● **EXERCISE REQUIREMENTS**
Print every line below word for word, and leave the pictures out.

● **SUPPLIED INFORMATION**
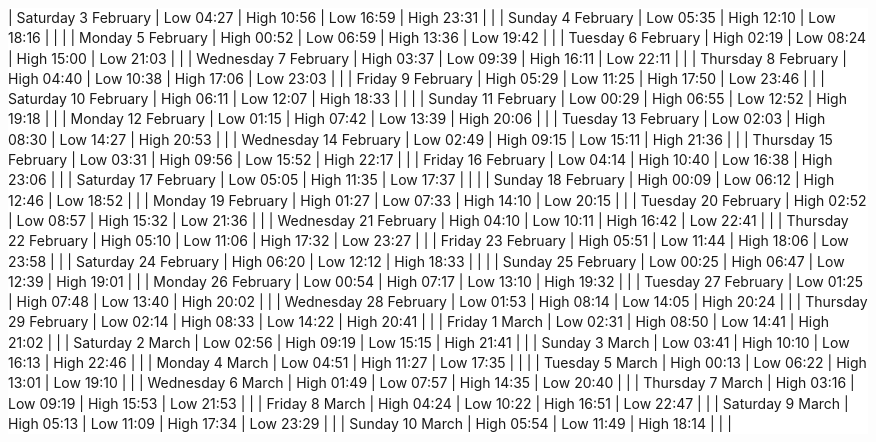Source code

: | Saturday 3 February | Low 04:27 | High 10:56 | Low 16:59 | High 23:31 |  |
| Sunday 4 February | Low 05:35 | High 12:10 | Low 18:16 |  |  |
| Monday 5 February | High 00:52 | Low 06:59 | High 13:36 | Low 19:42 |  |
| Tuesday 6 February | High 02:19 | Low 08:24 | High 15:00 | Low 21:03 |  |
| Wednesday 7 February | High 03:37 | Low 09:39 | High 16:11 | Low 22:11 |  |
| Thursday 8 February | High 04:40 | Low 10:38 | High 17:06 | Low 23:03 |  |
| Friday 9 February | High 05:29 | Low 11:25 | High 17:50 | Low 23:46 |  |
| Saturday 10 February | High 06:11 | Low 12:07 | High 18:33 |  |  |
| Sunday 11 February | Low 00:29 | High 06:55 | Low 12:52 | High 19:18 |  |
| Monday 12 February | Low 01:15 | High 07:42 | Low 13:39 | High 20:06 |  |
| Tuesday 13 February | Low 02:03 | High 08:30 | Low 14:27 | High 20:53 |  |
| Wednesday 14 February | Low 02:49 | High 09:15 | Low 15:11 | High 21:36 |  |
| Thursday 15 February | Low 03:31 | High 09:56 | Low 15:52 | High 22:17 |  |
| Friday 16 February | Low 04:14 | High 10:40 | Low 16:38 | High 23:06 |  |
| Saturday 17 February | Low 05:05 | High 11:35 | Low 17:37 |  |  |
| Sunday 18 February | High 00:09 | Low 06:12 | High 12:46 | Low 18:52 |  |
| Monday 19 February | High 01:27 | Low 07:33 | High 14:10 | Low 20:15 |  |
| Tuesday 20 February | High 02:52 | Low 08:57 | High 15:32 | Low 21:36 |  |
| Wednesday 21 February | High 04:10 | Low 10:11 | High 16:42 | Low 22:41 |  |
| Thursday 22 February | High 05:10 | Low 11:06 | High 17:32 | Low 23:27 |  |
| Friday 23 February | High 05:51 | Low 11:44 | High 18:06 | Low 23:58 |  |
| Saturday 24 February | High 06:20 | Low 12:12 | High 18:33 |  |  |
| Sunday 25 February | Low 00:25 | High 06:47 | Low 12:39 | High 19:01 |  |
| Monday 26 February | Low 00:54 | High 07:17 | Low 13:10 | High 19:32 |  |
| Tuesday 27 February | Low 01:25 | High 07:48 | Low 13:40 | High 20:02 |  |
| Wednesday 28 February | Low 01:53 | High 08:14 | Low 14:05 | High 20:24 |  |
| Thursday 29 February | Low 02:14 | High 08:33 | Low 14:22 | High 20:41 |  |
| Friday 1 March | Low 02:31 | High 08:50 | Low 14:41 | High 21:02 |  |
| Saturday 2 March | Low 02:56 | High 09:19 | Low 15:15 | High 21:41 |  |
| Sunday 3 March | Low 03:41 | High 10:10 | Low 16:13 | High 22:46 |  |
| Monday 4 March | Low 04:51 | High 11:27 | Low 17:35 |  |  |
| Tuesday 5 March | High 00:13 | Low 06:22 | High 13:01 | Low 19:10 |  |
| Wednesday 6 March | High 01:49 | Low 07:57 | High 14:35 | Low 20:40 |  |
| Thursday 7 March | High 03:16 | Low 09:19 | High 15:53 | Low 21:53 |  |
| Friday 8 March | High 04:24 | Low 10:22 | High 16:51 | Low 22:47 |  |
| Saturday 9 March | High 05:13 | Low 11:09 | High 17:34 | Low 23:29 |  |
| Sunday 10 March | High 05:54 | Low 11:49 | High 18:14 |  |  |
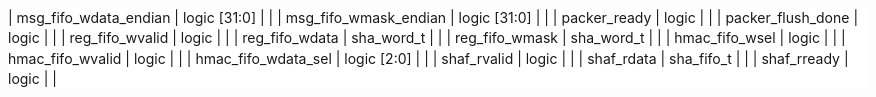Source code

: | msg_fifo_wdata_endian   | logic [31:0]             |                                                                                                                                                                                                                                                                                                                                                                                        |
| msg_fifo_wmask_endian   | logic [31:0]             |                                                                                                                                                                                                                                                                                                                                                                                        |
| packer_ready            | logic                    |                                                                                                                                                                                                                                                                                                                                                                                        |
| packer_flush_done       | logic                    |                                                                                                                                                                                                                                                                                                                                                                                        |
| reg_fifo_wvalid         | logic                    |                                                                                                                                                                                                                                                                                                                                                                                        |
| reg_fifo_wdata          | sha_word_t               |                                                                                                                                                                                                                                                                                                                                                                                        |
| reg_fifo_wmask          | sha_word_t               |                                                                                                                                                                                                                                                                                                                                                                                        |
| hmac_fifo_wsel          | logic                    |                                                                                                                                                                                                                                                                                                                                                                                        |
| hmac_fifo_wvalid        | logic                    |                                                                                                                                                                                                                                                                                                                                                                                        |
| hmac_fifo_wdata_sel     | logic [2:0]              |                                                                                                                                                                                                                                                                                                                                                                                        |
| shaf_rvalid             | logic                    |                                                                                                                                                                                                                                                                                                                                                                                        |
| shaf_rdata              | sha_fifo_t               |                                                                                                                                                                                                                                                                                                                                                                                        |
| shaf_rready             | logic                    |                                                                                                                                                                                                                                                                                                                                                                                        |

● **ANSWER FOR THE TASK**
Source code

: | Saturday 3 February | Low 04:27 | High 10:56 | Low 16:59 | High 23:31 |  |
| Sunday 4 February | Low 05:35 | High 12:10 | Low 18:16 |  |  |
| Monday 5 February | High 00:52 | Low 06:59 | High 13:36 | Low 19:42 |  |
| Tuesday 6 February | High 02:19 | Low 08:24 | High 15:00 | Low 21:03 |  |
| Wednesday 7 February | High 03:37 | Low 09:39 | High 16:11 | Low 22:11 |  |
| Thursday 8 February | High 04:40 | Low 10:38 | High 17:06 | Low 23:03 |  |
| Friday 9 February | High 05:29 | Low 11:25 | High 17:50 | Low 23:46 |  |
| Saturday 10 February | High 06:11 | Low 12:07 | High 18:33 |  |  |
| Sunday 11 February | Low 00:29 | High 06:55 | Low 12:52 | High 19:18 |  |
| Monday 12 February | Low 01:15 | High 07:42 | Low 13:39 | High 20:06 |  |
| Tuesday 13 February | Low 02:03 | High 08:30 | Low 14:27 | High 20:53 |  |
| Wednesday 14 February | Low 02:49 | High 09:15 | Low 15:11 | High 21:36 |  |
| Thursday 15 February | Low 03:31 | High 09:56 | Low 15:52 | High 22:17 |  |
| Friday 16 February | Low 04:14 | High 10:40 | Low 16:38 | High 23:06 |  |
| Saturday 17 February | Low 05:05 | High 11:35 | Low 17:37 |  |  |
| Sunday 18 February | High 00:09 | Low 06:12 | High 12:46 | Low 18:52 |  |
| Monday 19 February | High 01:27 | Low 07:33 | High 14:10 | Low 20:15 |  |
| Tuesday 20 February | High 02:52 | Low 08:57 | High 15:32 | Low 21:36 |  |
| Wednesday 21 February | High 04:10 | Low 10:11 | High 16:42 | Low 22:41 |  |
| Thursday 22 February | High 05:10 | Low 11:06 | High 17:32 | Low 23:27 |  |
| Friday 23 February | High 05:51 | Low 11:44 | High 18:06 | Low 23:58 |  |
| Saturday 24 February | High 06:20 | Low 12:12 | High 18:33 |  |  |
| Sunday 25 February | Low 00:25 | High 06:47 | Low 12:39 | High 19:01 |  |
| Monday 26 February | Low 00:54 | High 07:17 | Low 13:10 | High 19:32 |  |
| Tuesday 27 February | Low 01:25 | High 07:48 | Low 13:40 | High 20:02 |  |
| Wednesday 28 February | Low 01:53 | High 08:14 | Low 14:05 | High 20:24 |  |
| Thursday 29 February | Low 02:14 | High 08:33 | Low 14:22 | High 20:41 |  |
| Friday 1 March | Low 02:31 | High 08:50 | Low 14:41 | High 21:02 |  |
| Saturday 2 March | Low 02:56 | High 09:19 | Low 15:15 | High 21:41 |  |
| Sunday 3 March | Low 03:41 | High 10:10 | Low 16:13 | High 22:46 |  |
| Monday 4 March | Low 04:51 | High 11:27 | Low 17:35 |  |  |
| Tuesday 5 March | High 00:13 | Low 06:22 | High 13:01 | Low 19:10 |  |
| Wednesday 6 March | High 01:49 | Low 07:57 | High 14:35 | Low 20:40 |  |
| Thursday 7 March | High 03:16 | Low 09:19 | High 15:53 | Low 21:53 |  |
| Friday 8 March | High 04:24 | Low 10:22 | High 16:51 | Low 22:47 |  |
| Saturday 9 March | High 05:13 | Low 11:09 | High 17:34 | Low 23:29 |  |
| Sunday 10 March | High 05:54 | Low 11:49 | High 18:14 |  |  |
Source code

: | msg_fifo_wdata_endian   | logic [31:0]             |                                                                                                                                                                                                                                                                                                                                                                                        |
| msg_fifo_wmask_endian   | logic [31:0]             |                                                                                                                                                                                                                                                                                                                                                                                        |
| packer_ready            | logic                    |                                                                                                                                                                                                                                                                                                                                                                                        |
| packer_flush_done       | logic                    |                                                                                                                                                                                                                                                                                                                                                                                        |
| reg_fifo_wvalid         | logic                    |                                                                                                                                                                                                                                                                                                                                                                                        |
| reg_fifo_wdata          | sha_word_t               |                                                                                                                                                                                                                                                                                                                                                                                        |
| reg_fifo_wmask          | sha_word_t               |                                                                                                                                                                                                                                                                                                                                                                                        |
| hmac_fifo_wsel          | logic                    |                                                                                                                                                                                                                                                                                                                                                                                        |
| hmac_fifo_wvalid        | logic                    |                                                                                                                                                                                                                                                                                                                                                                                        |
| hmac_fifo_wdata_sel     | logic [2:0]              |                                                                                                                                                                                                                                                                                                                                                                                        |
| shaf_rvalid             | logic                    |                                                                                                                                                                                                                                                                                                                                                                                        |
| shaf_rdata              | sha_fifo_t               |                                                                                                                                                                                                                                                                                                                                                                                        |
| shaf_rready             | logic                    |                                                                                                                                                                                                                                                                                                                                                                                        |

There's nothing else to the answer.